**Task item:** Find and copy each line in the material below where the string "your" occurs.

**Task inputs:**
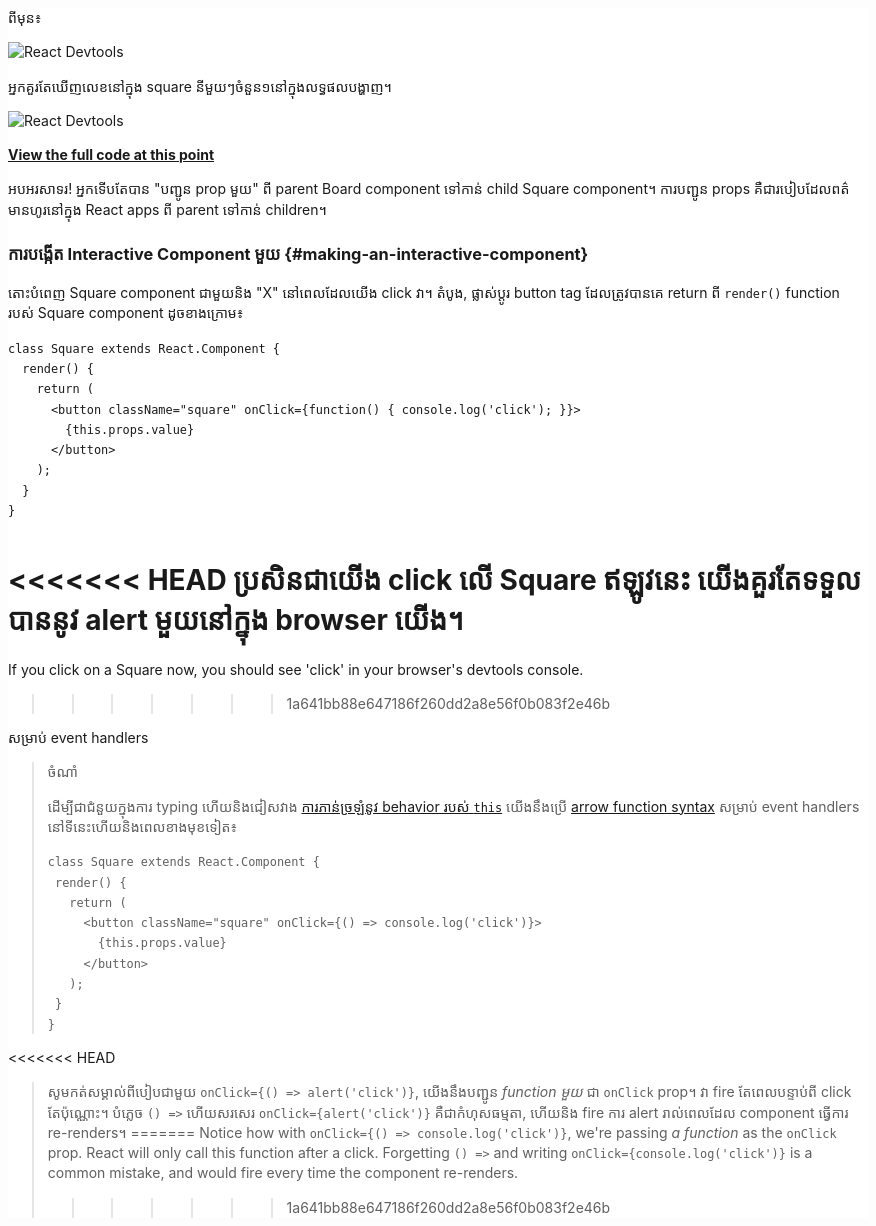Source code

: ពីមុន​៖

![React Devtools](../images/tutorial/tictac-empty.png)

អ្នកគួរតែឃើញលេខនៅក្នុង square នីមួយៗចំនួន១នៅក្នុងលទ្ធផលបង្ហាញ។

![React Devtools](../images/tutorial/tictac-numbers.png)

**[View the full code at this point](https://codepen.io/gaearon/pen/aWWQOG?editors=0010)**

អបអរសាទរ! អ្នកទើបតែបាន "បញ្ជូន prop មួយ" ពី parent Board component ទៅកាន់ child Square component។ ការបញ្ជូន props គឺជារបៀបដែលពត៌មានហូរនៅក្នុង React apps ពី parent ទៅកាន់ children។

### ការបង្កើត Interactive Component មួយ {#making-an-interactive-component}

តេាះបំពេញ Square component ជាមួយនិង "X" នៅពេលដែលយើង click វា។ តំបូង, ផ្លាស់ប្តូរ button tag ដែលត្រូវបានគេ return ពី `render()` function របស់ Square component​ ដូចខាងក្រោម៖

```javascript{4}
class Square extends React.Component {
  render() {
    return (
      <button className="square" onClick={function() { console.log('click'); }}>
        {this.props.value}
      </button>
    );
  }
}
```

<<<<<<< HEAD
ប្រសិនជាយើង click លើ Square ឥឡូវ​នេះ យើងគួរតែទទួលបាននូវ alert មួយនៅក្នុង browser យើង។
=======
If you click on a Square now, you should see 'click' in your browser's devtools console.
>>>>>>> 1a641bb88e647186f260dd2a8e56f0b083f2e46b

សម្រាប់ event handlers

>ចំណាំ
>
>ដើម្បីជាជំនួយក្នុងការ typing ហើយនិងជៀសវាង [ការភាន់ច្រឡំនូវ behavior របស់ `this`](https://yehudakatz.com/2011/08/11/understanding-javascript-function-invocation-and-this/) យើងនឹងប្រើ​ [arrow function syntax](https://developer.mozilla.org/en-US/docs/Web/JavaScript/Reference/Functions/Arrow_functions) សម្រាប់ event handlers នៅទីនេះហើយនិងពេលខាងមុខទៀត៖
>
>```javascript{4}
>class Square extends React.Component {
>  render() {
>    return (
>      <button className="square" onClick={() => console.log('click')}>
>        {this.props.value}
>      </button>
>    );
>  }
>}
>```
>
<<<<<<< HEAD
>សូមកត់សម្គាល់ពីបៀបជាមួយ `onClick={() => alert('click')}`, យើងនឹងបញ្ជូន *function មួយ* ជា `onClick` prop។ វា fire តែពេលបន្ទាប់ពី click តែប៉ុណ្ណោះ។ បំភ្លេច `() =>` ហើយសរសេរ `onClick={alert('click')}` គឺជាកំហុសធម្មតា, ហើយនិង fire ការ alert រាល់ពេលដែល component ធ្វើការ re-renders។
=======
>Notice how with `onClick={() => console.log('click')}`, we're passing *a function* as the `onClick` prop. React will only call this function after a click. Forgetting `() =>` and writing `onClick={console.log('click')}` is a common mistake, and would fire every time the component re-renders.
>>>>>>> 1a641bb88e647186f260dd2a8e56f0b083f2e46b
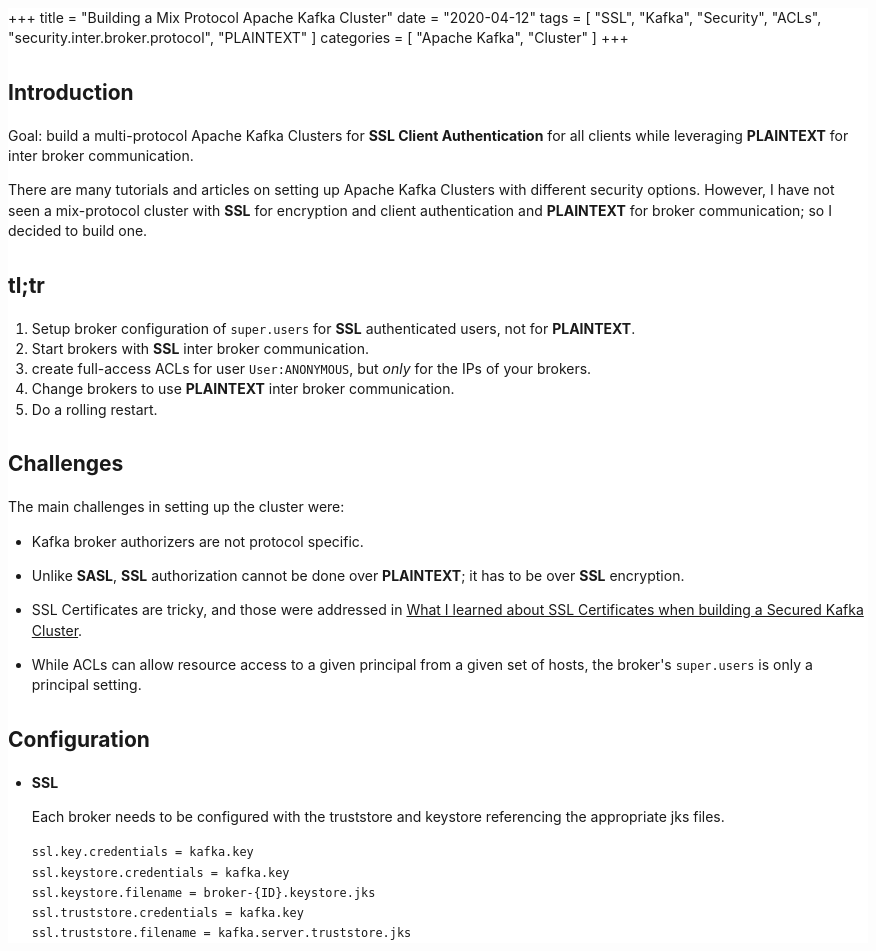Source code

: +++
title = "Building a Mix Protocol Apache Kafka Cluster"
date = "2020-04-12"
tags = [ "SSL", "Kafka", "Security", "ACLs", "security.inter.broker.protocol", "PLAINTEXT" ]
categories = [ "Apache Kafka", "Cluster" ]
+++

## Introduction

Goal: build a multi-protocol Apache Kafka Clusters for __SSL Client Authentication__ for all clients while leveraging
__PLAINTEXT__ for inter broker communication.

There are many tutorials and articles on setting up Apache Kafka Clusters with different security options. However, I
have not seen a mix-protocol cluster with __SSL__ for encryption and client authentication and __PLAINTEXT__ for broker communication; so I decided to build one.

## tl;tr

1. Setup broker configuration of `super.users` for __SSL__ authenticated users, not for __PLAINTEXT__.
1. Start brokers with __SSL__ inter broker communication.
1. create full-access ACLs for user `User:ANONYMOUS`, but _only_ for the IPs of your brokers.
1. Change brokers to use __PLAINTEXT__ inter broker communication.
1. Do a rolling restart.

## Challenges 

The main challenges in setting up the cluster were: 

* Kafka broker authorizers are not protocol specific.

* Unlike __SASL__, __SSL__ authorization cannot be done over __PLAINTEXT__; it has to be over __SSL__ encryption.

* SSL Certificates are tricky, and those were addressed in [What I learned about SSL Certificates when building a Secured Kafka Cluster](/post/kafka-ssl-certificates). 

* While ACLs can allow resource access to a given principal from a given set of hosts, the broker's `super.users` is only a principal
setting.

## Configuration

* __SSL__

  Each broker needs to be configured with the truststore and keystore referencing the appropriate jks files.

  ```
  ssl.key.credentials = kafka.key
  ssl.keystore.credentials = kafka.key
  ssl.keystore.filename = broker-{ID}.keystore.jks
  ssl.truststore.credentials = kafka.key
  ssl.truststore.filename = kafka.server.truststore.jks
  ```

---

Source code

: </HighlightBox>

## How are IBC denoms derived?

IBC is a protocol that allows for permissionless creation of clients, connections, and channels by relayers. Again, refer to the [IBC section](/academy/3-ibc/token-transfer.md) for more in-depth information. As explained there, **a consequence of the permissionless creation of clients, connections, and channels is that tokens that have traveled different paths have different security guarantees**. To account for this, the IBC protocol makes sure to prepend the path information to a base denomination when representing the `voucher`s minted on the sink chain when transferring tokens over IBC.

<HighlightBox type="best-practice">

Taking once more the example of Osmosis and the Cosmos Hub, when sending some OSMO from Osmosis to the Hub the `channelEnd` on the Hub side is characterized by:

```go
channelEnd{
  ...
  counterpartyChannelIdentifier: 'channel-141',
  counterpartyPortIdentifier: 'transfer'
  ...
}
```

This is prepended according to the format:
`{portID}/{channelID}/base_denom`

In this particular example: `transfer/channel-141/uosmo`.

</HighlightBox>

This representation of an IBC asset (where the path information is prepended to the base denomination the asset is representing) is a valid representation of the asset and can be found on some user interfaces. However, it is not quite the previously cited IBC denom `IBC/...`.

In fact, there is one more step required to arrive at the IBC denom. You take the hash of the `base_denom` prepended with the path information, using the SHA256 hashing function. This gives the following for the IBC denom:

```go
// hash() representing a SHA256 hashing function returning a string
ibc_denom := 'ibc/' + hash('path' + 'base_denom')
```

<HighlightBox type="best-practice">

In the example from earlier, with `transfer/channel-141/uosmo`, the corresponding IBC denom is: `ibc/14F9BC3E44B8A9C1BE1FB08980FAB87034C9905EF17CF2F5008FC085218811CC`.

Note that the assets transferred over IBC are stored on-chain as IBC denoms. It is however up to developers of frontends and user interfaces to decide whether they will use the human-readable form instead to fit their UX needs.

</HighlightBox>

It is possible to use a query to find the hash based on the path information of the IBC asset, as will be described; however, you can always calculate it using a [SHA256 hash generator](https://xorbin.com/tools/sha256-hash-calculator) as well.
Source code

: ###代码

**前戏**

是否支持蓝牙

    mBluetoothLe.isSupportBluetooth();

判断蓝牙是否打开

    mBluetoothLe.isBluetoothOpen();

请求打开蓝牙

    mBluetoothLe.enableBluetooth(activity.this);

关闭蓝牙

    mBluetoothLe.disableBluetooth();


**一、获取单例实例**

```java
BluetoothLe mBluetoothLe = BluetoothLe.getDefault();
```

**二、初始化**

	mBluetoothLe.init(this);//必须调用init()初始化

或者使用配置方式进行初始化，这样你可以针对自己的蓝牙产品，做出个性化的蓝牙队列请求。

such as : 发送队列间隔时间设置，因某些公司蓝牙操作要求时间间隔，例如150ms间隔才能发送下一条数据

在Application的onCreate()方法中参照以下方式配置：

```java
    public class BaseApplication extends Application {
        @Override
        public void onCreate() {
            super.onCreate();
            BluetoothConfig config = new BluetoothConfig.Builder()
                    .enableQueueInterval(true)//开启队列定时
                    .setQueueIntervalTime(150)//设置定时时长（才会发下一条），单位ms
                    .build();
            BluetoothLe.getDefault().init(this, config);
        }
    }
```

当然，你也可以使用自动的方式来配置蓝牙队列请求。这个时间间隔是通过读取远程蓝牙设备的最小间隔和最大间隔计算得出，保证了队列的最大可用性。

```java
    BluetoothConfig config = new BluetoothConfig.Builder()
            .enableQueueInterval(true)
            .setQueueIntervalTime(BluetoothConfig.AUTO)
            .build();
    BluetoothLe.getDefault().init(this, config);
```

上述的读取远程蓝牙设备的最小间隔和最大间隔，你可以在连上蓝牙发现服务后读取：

**Expected answer:**
If you click on a Square now, you should see 'click' in your browser's devtools console.
1. create full-access ACLs for user `User:ANONYMOUS`, but _only_ for the IPs of your brokers.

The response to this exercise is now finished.